Veggies, fruits, grains and dairy products have so much potential — but often, those who are just easing into eating more of them seek out versions of dishes that are typically meat-heavy, like burgers and wings, butter chicken and ginger beef. Here are a few classics to help bring you down that garden path.

Check out Julie’s other recipes in our Plant-Based Dishes series: Ginger Not-Beef and Cauliflower Fritters with Hollandaise Sauce.

Butter Paneer

Most of us love butter chicken for its sauce, ideally scooped up with chewy naan or spooned over rice.
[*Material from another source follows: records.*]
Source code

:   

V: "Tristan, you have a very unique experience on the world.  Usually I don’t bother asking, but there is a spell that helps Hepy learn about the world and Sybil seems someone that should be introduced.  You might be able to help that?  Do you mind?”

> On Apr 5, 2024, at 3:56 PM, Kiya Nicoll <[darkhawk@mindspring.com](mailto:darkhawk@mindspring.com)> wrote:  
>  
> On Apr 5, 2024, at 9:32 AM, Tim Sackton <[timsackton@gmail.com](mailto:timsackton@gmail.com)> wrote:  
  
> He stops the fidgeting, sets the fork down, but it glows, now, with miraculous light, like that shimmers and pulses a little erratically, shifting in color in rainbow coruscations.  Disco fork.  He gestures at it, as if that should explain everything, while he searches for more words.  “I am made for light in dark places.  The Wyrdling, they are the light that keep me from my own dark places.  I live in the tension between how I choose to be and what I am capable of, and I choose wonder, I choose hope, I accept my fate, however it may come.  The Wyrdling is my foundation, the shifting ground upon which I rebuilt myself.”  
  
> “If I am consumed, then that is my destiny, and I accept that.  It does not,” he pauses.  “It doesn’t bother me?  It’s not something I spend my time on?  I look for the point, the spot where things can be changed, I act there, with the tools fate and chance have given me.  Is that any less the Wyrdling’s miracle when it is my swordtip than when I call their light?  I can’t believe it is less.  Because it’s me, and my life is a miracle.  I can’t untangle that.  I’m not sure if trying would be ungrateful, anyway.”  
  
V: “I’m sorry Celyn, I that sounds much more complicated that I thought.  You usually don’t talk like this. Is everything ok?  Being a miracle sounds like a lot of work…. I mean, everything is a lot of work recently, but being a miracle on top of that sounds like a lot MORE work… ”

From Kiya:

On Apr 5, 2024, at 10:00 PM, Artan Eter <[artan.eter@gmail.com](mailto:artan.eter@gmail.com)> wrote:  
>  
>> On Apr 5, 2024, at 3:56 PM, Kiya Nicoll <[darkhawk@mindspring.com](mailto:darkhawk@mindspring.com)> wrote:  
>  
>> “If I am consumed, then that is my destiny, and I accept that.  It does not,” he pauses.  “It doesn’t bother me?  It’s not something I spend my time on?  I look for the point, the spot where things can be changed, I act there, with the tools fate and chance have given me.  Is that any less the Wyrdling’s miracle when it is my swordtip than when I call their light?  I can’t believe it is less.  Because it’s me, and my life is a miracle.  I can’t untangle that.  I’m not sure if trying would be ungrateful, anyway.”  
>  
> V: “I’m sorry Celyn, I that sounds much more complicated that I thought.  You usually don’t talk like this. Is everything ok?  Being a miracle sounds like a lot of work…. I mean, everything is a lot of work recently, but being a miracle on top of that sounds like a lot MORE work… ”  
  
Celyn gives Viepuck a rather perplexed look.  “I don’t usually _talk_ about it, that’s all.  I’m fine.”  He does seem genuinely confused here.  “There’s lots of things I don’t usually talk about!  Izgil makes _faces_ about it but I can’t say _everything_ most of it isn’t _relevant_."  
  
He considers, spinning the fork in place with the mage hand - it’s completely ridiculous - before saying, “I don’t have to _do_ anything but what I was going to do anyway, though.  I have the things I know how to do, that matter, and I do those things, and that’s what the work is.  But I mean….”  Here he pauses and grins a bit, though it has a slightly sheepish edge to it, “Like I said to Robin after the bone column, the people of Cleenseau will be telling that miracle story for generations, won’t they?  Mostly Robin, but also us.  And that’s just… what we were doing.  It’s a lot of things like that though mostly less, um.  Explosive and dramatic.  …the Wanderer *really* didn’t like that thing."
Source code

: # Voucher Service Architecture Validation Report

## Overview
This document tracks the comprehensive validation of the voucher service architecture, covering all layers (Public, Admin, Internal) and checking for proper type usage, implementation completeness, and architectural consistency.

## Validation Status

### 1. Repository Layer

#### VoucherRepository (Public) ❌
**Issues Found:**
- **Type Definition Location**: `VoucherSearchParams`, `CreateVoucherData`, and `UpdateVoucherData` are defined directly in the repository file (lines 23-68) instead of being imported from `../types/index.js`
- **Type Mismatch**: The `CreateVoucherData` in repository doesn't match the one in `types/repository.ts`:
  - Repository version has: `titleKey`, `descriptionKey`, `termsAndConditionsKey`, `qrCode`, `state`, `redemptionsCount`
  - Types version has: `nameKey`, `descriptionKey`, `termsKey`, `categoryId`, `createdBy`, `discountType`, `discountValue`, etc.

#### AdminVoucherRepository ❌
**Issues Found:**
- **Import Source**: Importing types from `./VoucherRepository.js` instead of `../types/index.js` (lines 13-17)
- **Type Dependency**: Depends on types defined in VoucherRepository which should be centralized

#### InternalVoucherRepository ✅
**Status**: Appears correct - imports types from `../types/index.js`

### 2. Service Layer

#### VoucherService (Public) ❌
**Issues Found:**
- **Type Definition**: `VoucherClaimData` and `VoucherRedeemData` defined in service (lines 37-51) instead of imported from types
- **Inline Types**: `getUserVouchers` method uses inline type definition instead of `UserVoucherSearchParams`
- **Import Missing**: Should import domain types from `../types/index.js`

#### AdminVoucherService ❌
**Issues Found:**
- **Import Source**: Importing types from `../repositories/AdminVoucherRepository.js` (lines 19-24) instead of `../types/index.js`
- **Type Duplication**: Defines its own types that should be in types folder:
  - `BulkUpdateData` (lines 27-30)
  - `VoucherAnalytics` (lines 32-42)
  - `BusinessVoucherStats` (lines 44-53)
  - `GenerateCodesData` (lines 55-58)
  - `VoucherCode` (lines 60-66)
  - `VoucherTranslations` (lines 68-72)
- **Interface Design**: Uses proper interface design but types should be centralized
Paneer is a fantastic substitute for the chicken, or cubes of tofu if you want to go completely plant-based.
Author Julie Van Rosendaal


  • 1 small onion, finely chopped (15 ml)
  • 1 tbsp grated ginger (15 ml)
  • 1 garlic clove, crushed
  • 1 tbsp chili powder (15 ml)
  • 1 tsp cumin (5 ml)
  • 1 19 oz can crushed or diced tomatoes, undrained (540 ml)
  • 2 tbsp tomato paste
  • 1-2 tsp garam masala (5-10 ml)
  • 1/4-1/2 cup whipping cream, full-fat sour cream or coconut milk (60-125 ml)
  • 1/3 cup fresh or frozen peas (80 ml)
  • 1/4-1/2 lb paneer or tofu (110-250 g)
  • canola or olive oil for cooking


  • Drizzle some oil into a large skillet set over medium-high heat and sauté the onion for 3-4 minutes, until soft. Add the ginger and garlic and cook for another minute or two, then add the chili powder and cumin cook for another minute.
  • Add the tomatoes and tomato paste and bring to a simmer; turn the heat down to low and stir in the garam masala, cream and peas, cook for 5 minutes and then stir in the paneer. Heat through and serve with naan or over rice.